● EXERCISES TO COMPLETE:
1/ Answer these from the NEMA flange thread, one line each:
(a) What size is the flange at the compressor's output?
(b) Which NEMA standard does one reply say to obtain, and what kind of equipment is it written for?
(c) Which API standard does that same reply also recommend reading?
2/ From the NEMA flange thread, extract the passage that begins at the words "I recently involved" and ends after the words "(10 x NEMA).". Reproduce it verbatim.
** SELECTED EXTRACT follows **
NEMA Force Allowed on the flange

[farhad2474]

Hi

I recently involved with a compressor it has 16’’ flange at output. I am going to do stress analyze the pipe is connecting to this compressor. The vender’s catalogue mentioned that this compressor’s flange can outstand 10x NEMA forces . I would be appreciated if some body tell me what mean it is (10 x NEMA).

Best regard
farhad

 

[DSB123]

farhad2474,
If what you write is correct then the Vendor is saying that the allowable loads acting on his flange can be 10 times the NEMA quoted values. This seems to be a very robust compressor if that is the case. I would check and ask for definative allowables from the Vendor rather than accepting catalogue information.

 

[farhad2474]

hi ;DSB123
thank you for you answer . Really i am right. They wrote like this in the meeting with my company .I wasnt involve that time.so please tell me if you know a bout 10x NEMA .
best regard farhad

 

[JohnBreen]

farhad2474

You will need to get a copy of NEMA Standard SM-23. PLEASE NOTE THAT THIS IS A STANDARD FOR STEAM TURBINES. On steam turbines, the inlet is the smaller and hotter nozzle and on compressors the outlet is the hotter and smaller nozzle. You will need to read and understand this Standard. Then using SM-23 you will have to calculate the loadings (a function of nozzle size and temperature)that are within the allowable limits of the Standard. Your compressor is said to be able to accommodate loadings that are an order of magnitude greater than the NEMA Standard maximum allowable loadings. This is a surprisingly robust compressor.

You should also read and understand API Standard 617, Centrifugal Compressors.

I concur with DSB13, get the actual allowable loadings in writing from the compressor manufacturer to cover your employer's liabilities.

 

[LSThill]

Piping Stress Analysis Design Criteria for Compressor with Steel Nozzles and Castings

Steel Centrifugal Compressor Force, Moment and Stress Limitations

1. With Limitations are not provided by vendors, the following limits are guidelines which are “reasonable” for design.
** End of SELECTED EXTRACT **
** LISTED RECORDS follows **
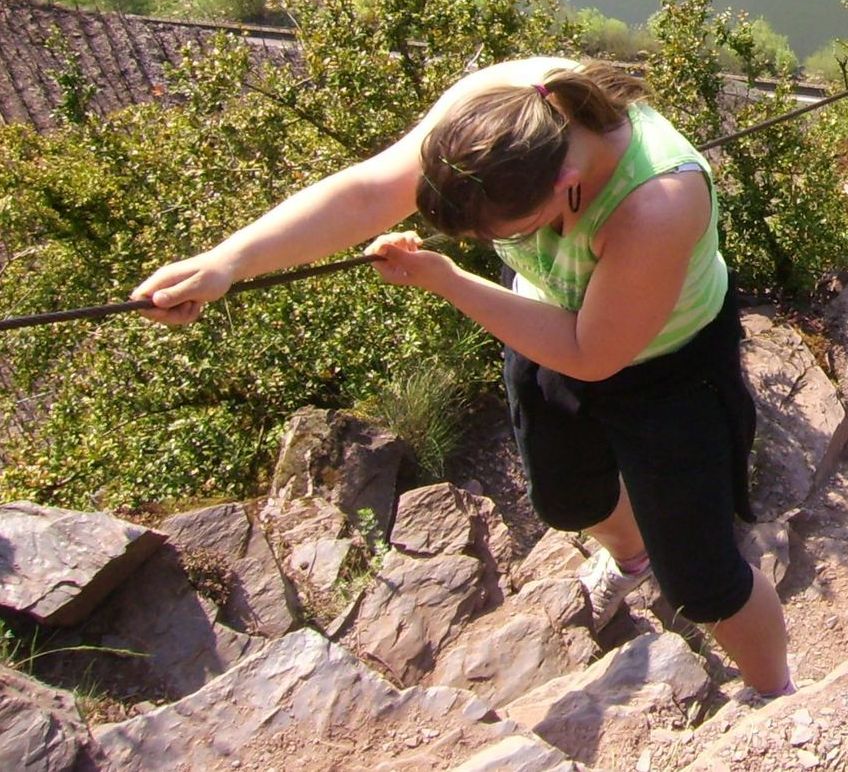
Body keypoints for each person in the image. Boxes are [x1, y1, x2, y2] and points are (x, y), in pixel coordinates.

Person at [134, 57, 792, 696]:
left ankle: (776, 697)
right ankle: (632, 558)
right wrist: (228, 263)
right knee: (569, 501)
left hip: (668, 370)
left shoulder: (658, 200)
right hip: (545, 319)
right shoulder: (501, 109)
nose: (484, 243)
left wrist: (448, 282)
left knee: (704, 581)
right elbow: (368, 192)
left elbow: (593, 353)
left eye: (502, 233)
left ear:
** End of LISTED RECORDS **
● EXERCISE RESULTS:
1/
(a) 16''.
(b) NEMA Standard SM-23, a standard for steam turbines.
(c) API Standard 617, Centrifugal Compressors.

2/
I recently involved with a compressor it has 16’’ flange at output. I am going to do stress analyze the pipe is connecting to this compressor. The vender’s catalogue mentioned that this compressor’s flange can outstand 10x NEMA forces . I would be appreciated if some body tell me what mean it is (10 x NEMA).